Dataset content START

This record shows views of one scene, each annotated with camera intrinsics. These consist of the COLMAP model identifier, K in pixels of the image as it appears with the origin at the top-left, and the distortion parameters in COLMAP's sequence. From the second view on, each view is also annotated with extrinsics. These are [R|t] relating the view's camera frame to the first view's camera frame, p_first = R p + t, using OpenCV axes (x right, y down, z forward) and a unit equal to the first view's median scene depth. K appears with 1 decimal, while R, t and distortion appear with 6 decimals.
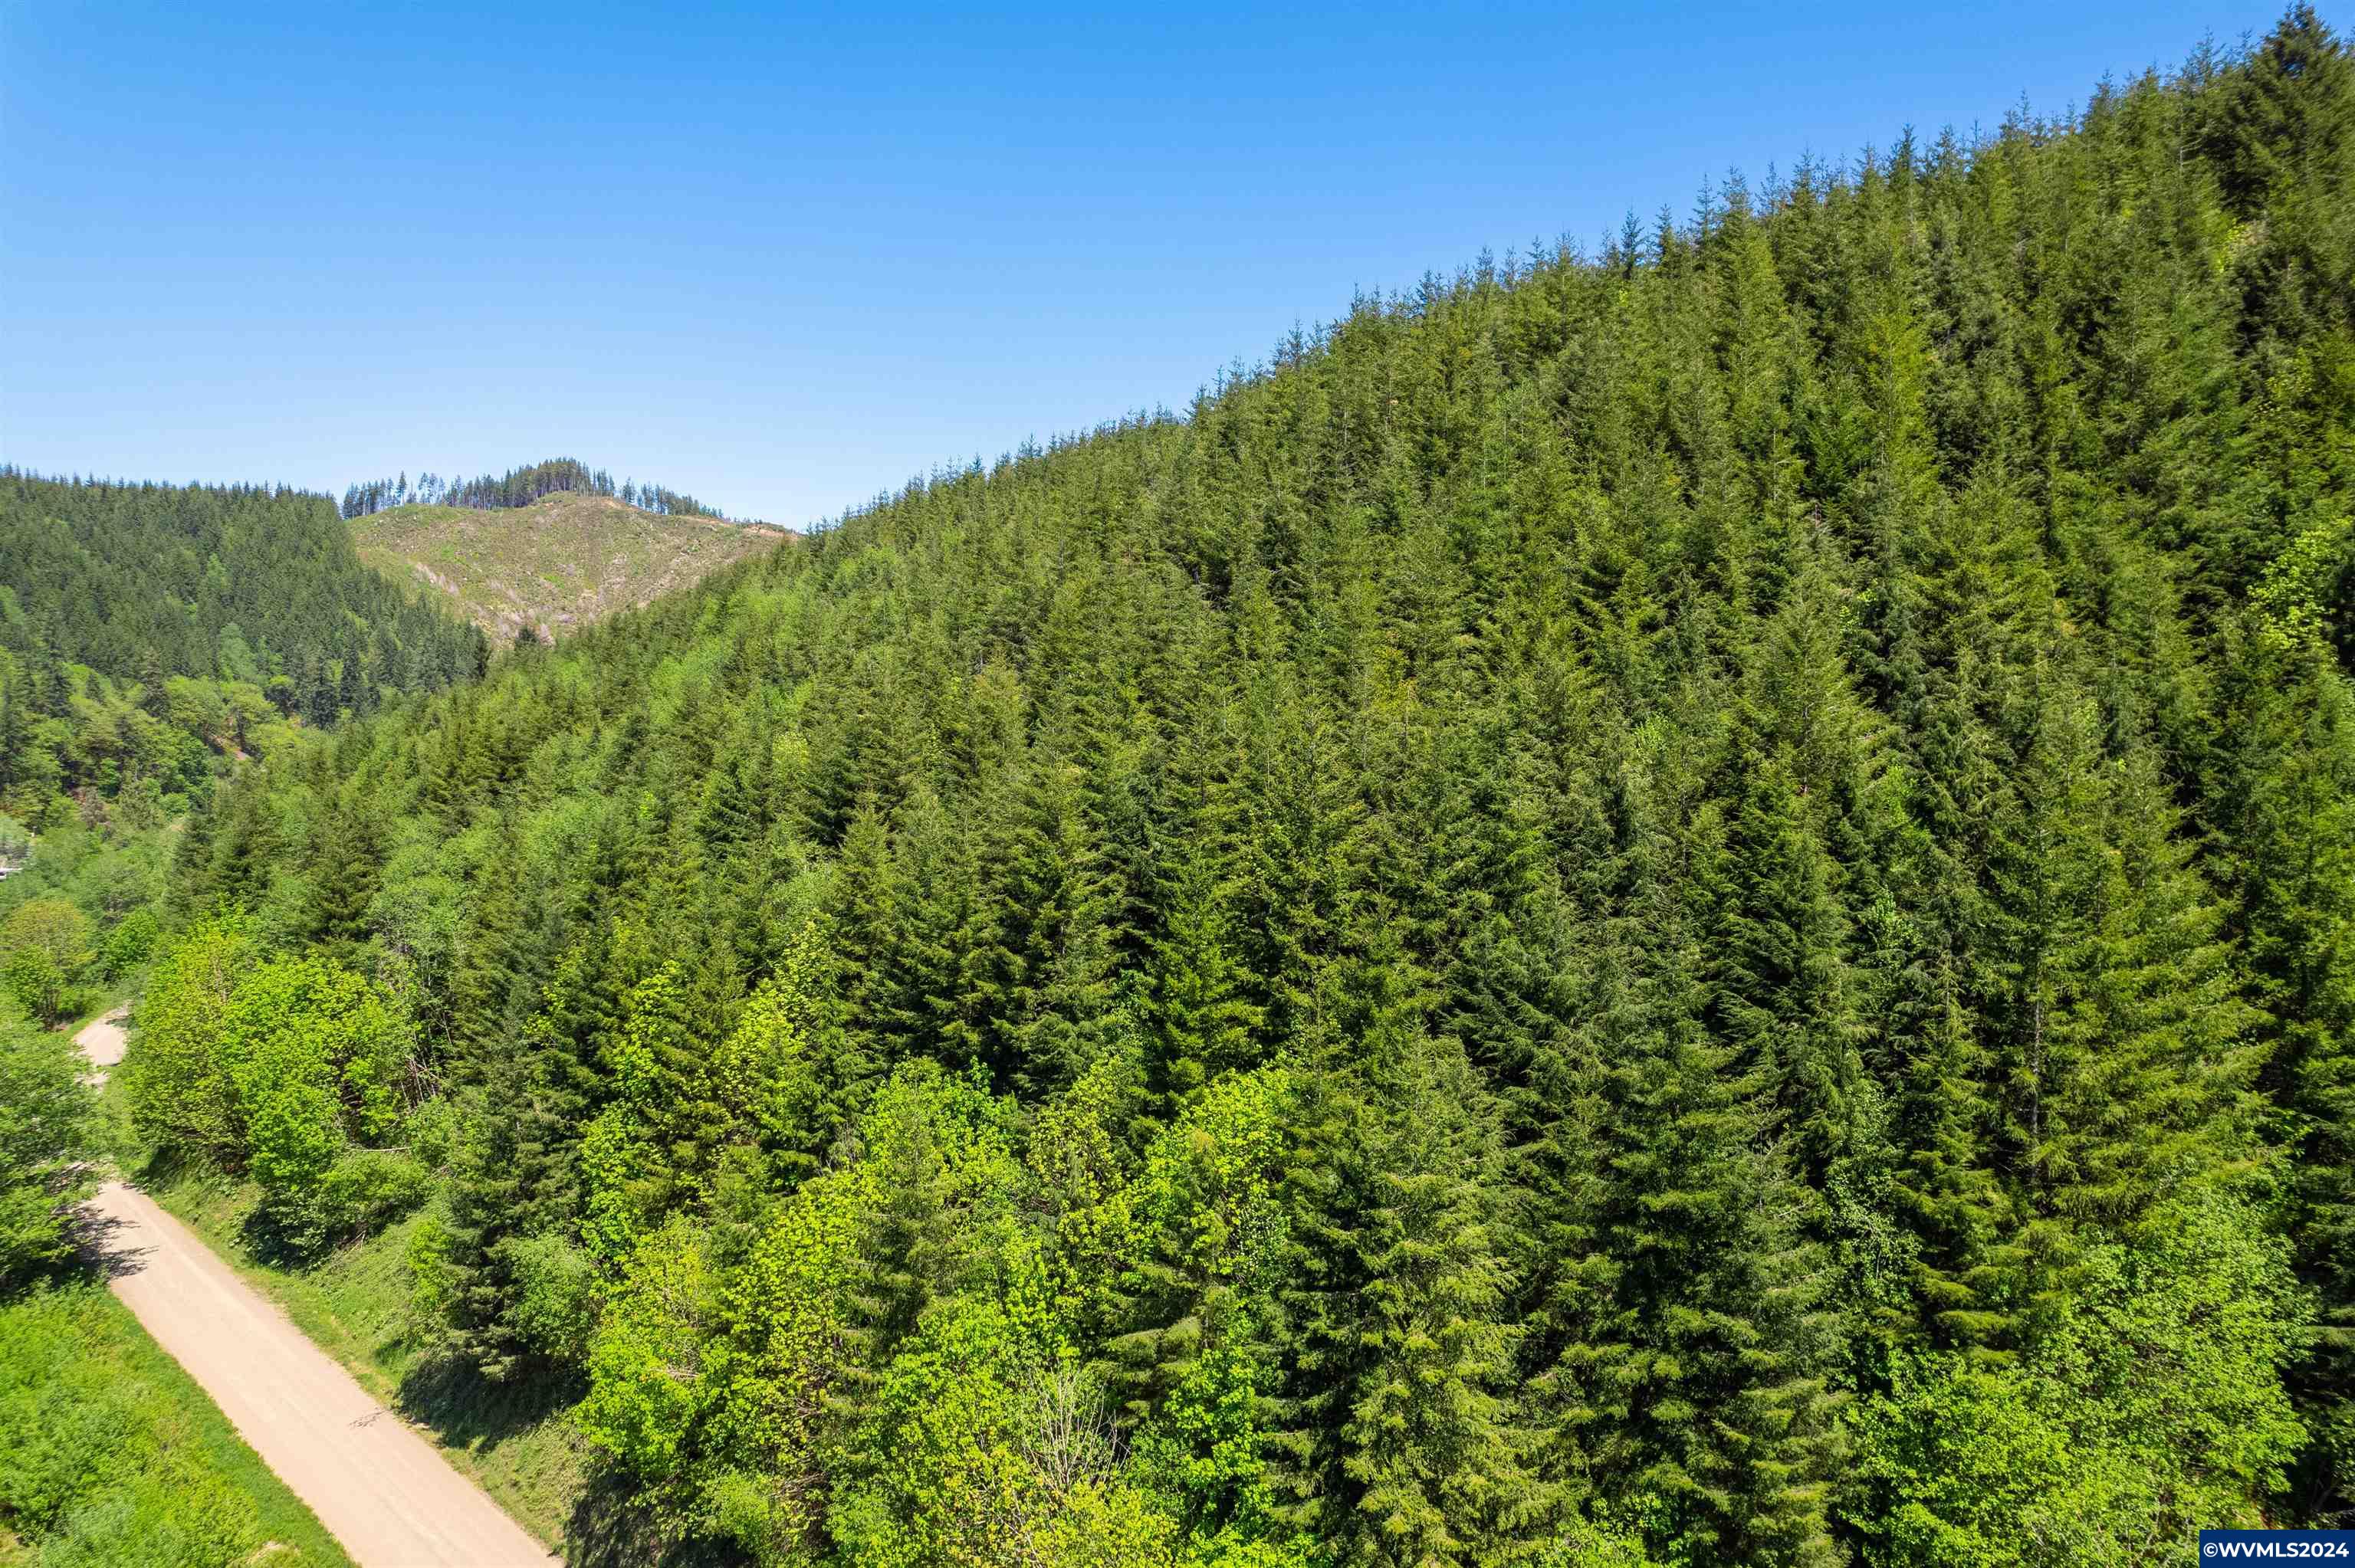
lens RADIAL K [[1499.4, 0, 1189.6], [0, 1499.4, 785.4], [0, 0, 1]] dist [-0.075645, 0.069358]
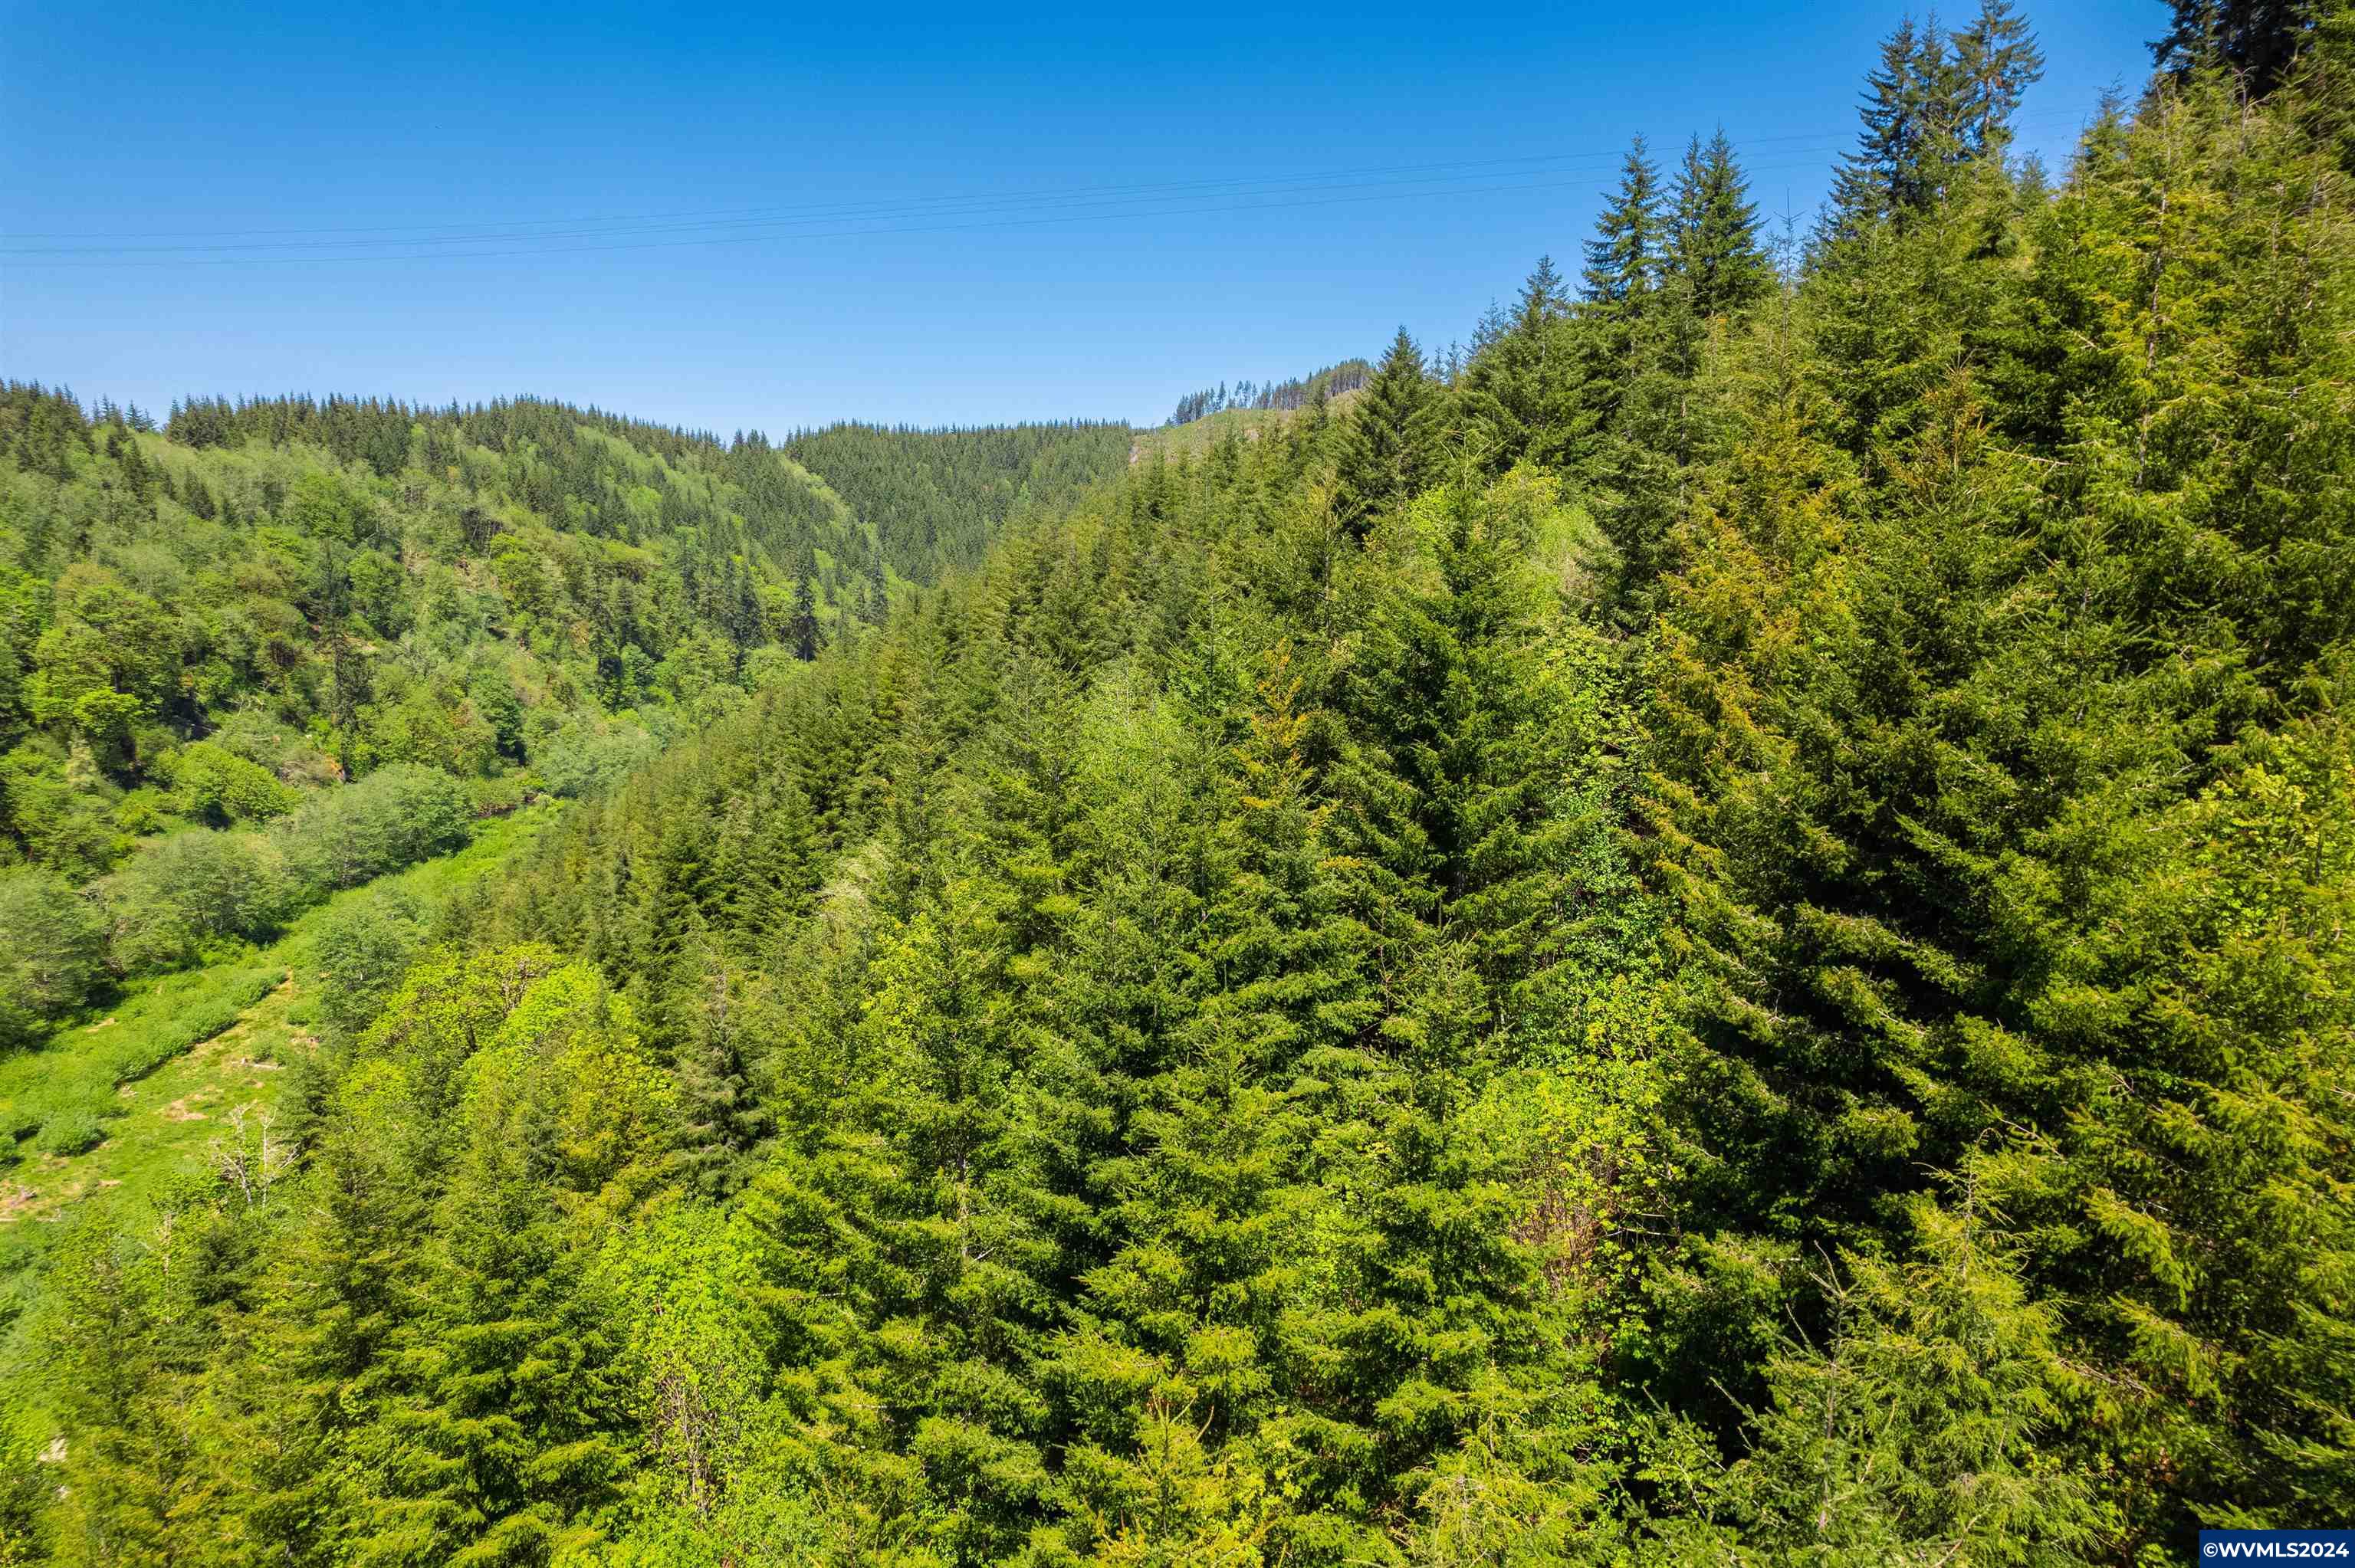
lens RADIAL K [[1499.4, 0, 1189.6], [0, 1499.4, 785.4], [0, 0, 1]] dist [-0.075645, 0.069358]
pose [[0.831773, 0.086990, -0.548258, 0.196301], [-0.030880, 0.993367, 0.110764, -0.043605], [0.554257, -0.075201, 0.828942, -0.021366]]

Dataset content END

= Exercise description =
Please switch "views" to "images" throughout the material above, keep everything else unchanged, and leave the pictures out.

= Result below =
This record shows images of one scene, each annotated with camera intrinsics. These consist of the COLMAP model identifier, K in pixels of the image as it appears with the origin at the top-left, and the distortion parameters in COLMAP's sequence. From the second view on, each view is also annotated with extrinsics. These are [R|t] relating the view's camera frame to the first view's camera frame, p_first = R p + t, using OpenCV axes (x right, y down, z forward) and a unit equal to the first view's median scene depth. K appears with 1 decimal, while R, t and distortion appear with 6 decimals.
lens RADIAL K [[1499.4, 0, 1189.6], [0, 1499.4, 785.4], [0, 0, 1]] dist [-0.075645, 0.069358]
lens RADIAL K [[1499.4, 0, 1189.6], [0, 1499.4, 785.4], [0, 0, 1]] dist [-0.075645, 0.069358]
pose [[0.831773, 0.086990, -0.548258, 0.196301], [-0.030880, 0.993367, 0.110764, -0.043605], [0.554257, -0.075201, 0.828942, -0.021366]]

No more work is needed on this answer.